Questions to Consider
- How does Jesus describe the method by which this man became successful (verse 16)? What does this tell us about success?
- Why does God call this remarkably successful man a “fool”?
- What does it mean to be “rich toward God” (c.f. Luke 12:31-33)?
- Jesus says, “The ground of a certain rich man produced a great crop.” While this rich man seems to think that he has engineered his own success, we can tell from Jesus’s language that this crop came by the grace of God. God created the land and everything on it. Everything we have is by the grace of God.
- While the rich man in Jesus’s parable would have been considered a success by this world, God calls him a fool because his investment horizon was far too short. Instead of investing in (and for) eternity, he had invested in things that would not last. The reality is that while we may have some fifty, sixty, seventy years in this life, we will have billions upon billions upon billions of years after this life with God. Wise people have a proper investment horizon!

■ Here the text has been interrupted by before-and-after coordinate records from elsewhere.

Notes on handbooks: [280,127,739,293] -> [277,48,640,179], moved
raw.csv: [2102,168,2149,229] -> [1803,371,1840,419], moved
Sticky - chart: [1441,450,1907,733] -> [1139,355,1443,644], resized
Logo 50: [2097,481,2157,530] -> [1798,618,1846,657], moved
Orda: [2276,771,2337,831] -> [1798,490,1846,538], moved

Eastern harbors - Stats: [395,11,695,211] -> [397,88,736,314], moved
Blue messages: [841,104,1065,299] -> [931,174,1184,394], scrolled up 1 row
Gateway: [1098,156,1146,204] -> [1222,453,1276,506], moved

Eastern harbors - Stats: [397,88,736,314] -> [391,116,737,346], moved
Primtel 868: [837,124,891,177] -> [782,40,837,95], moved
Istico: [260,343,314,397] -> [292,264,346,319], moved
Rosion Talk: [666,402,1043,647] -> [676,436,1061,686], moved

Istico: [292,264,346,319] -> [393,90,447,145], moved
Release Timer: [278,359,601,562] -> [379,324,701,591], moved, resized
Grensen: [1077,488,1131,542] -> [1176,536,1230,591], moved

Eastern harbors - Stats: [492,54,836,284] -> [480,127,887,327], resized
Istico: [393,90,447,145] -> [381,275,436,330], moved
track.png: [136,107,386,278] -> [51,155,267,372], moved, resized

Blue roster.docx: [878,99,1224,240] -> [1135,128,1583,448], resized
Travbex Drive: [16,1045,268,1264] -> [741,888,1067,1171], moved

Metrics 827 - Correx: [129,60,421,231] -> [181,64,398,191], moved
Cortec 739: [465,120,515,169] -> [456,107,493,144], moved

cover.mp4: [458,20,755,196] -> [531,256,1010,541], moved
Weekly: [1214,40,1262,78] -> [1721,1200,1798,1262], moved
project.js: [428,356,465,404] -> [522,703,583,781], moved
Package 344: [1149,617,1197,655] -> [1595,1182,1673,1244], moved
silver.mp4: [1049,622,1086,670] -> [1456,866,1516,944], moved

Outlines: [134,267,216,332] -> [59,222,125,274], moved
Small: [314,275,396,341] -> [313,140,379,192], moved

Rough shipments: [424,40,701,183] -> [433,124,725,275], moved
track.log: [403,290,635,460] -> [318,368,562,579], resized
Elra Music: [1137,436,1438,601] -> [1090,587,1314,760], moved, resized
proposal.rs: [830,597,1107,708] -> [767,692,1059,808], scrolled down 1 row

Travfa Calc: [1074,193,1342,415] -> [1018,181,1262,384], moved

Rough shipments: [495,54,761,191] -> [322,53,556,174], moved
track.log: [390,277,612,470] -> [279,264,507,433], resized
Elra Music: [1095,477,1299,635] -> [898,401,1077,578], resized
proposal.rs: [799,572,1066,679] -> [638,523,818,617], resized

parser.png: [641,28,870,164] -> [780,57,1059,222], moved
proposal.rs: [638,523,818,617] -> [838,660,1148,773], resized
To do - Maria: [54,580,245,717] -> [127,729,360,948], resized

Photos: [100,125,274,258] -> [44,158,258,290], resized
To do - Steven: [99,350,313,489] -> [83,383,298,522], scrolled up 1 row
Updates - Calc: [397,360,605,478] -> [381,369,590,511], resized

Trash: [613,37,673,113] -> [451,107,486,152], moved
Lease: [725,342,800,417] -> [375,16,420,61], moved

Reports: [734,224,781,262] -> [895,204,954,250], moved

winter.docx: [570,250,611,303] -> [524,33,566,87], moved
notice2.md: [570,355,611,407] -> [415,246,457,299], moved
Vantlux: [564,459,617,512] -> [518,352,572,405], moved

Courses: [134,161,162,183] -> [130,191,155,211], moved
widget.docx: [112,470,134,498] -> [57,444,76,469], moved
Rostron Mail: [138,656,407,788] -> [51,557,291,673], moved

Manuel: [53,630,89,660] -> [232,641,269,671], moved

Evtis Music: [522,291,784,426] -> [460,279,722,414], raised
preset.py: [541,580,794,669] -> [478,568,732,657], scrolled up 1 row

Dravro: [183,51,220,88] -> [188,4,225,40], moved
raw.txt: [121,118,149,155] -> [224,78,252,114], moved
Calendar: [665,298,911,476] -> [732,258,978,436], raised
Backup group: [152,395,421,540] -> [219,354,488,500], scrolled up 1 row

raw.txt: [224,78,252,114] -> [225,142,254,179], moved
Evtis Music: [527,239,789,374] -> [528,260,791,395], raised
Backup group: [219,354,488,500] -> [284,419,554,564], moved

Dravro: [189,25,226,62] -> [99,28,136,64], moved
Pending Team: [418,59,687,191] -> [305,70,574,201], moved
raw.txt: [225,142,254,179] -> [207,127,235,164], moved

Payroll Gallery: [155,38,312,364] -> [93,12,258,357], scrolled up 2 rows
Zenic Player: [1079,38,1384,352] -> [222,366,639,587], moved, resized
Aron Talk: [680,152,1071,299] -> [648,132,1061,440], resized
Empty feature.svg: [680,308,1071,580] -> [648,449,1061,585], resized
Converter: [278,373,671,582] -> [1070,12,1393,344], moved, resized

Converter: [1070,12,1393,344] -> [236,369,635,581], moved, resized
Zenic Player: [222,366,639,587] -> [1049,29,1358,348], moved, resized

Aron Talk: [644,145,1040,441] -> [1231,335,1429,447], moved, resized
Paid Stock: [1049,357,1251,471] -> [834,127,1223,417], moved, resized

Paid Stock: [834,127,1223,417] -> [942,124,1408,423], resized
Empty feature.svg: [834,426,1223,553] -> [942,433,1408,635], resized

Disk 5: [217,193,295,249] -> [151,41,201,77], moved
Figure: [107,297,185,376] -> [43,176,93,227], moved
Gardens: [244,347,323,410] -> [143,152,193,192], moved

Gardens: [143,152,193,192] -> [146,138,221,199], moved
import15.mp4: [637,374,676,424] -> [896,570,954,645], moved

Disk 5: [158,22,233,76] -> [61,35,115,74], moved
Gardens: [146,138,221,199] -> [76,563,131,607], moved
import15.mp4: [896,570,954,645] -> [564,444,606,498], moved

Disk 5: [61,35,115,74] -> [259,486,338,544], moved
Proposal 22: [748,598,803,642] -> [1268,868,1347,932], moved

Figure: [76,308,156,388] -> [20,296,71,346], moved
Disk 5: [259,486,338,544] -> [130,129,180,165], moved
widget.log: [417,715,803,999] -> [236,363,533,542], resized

- Immediately following the parable of the rich fool, Jesus explains that his followers do not have to worry for they have a Father in heaven who knows what they need and will provide for them. Instead, they are to “seek God’s kingdom” (verse 31) and “sell [their] possessions and give to the poor” (verse 33). These summary statements tell us that a life “rich to God” means investing the resources God has given to us in kingdom projects. Using our resources only on ourselves is foolish short-term thinking. Using our resources so that God’s will would be done in our communities and among our neighbors is wise long-term thinking.
Where is your focus these days? Are you able to see the bigger picture? As you journal tonight, confess the ways that you are focusing upon yourself rather than upon God. If you have been envious of someone, confess that envy to God and ask for his provision and perspective.